Report each line in the entries below that contains the word "IBAN", copying every such line in full. Match the capitalization exactly.

'''

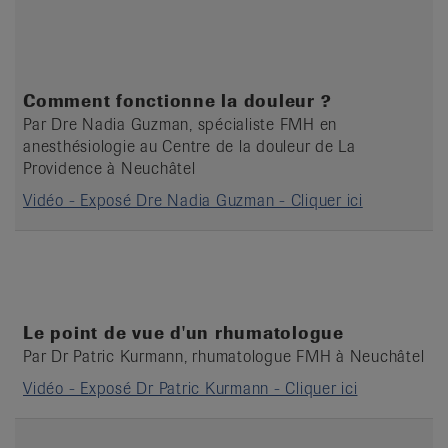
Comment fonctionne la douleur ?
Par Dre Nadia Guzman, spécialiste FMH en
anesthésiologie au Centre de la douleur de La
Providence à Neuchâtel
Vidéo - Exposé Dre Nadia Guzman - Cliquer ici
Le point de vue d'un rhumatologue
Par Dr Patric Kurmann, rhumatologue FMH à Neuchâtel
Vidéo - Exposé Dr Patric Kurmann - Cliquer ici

'''
'''

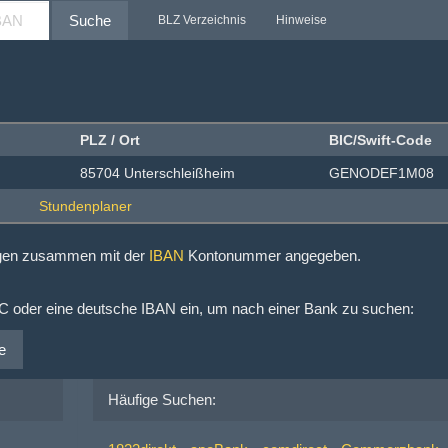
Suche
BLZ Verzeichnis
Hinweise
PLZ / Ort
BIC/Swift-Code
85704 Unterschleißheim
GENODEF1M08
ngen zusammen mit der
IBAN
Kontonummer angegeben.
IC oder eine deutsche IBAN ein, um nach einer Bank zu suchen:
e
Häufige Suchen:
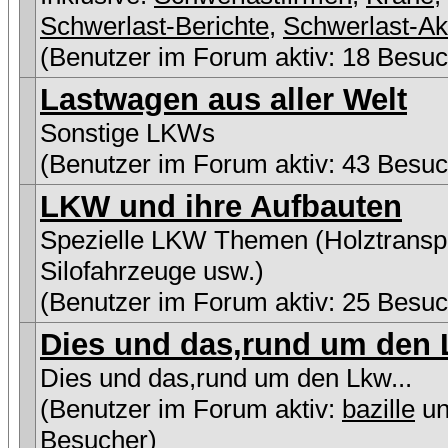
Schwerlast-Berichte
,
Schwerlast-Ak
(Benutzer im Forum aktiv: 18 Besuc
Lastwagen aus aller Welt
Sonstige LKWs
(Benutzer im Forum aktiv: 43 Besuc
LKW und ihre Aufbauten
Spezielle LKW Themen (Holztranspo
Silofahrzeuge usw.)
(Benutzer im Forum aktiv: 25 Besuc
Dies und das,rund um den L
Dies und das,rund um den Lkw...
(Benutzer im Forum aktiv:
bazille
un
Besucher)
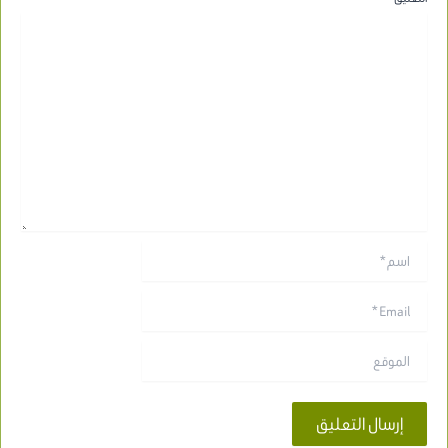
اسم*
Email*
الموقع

'''

Solution to this problem
IBAN
IC oder eine deutsche IBAN ein, um nach einer Bank zu suchen:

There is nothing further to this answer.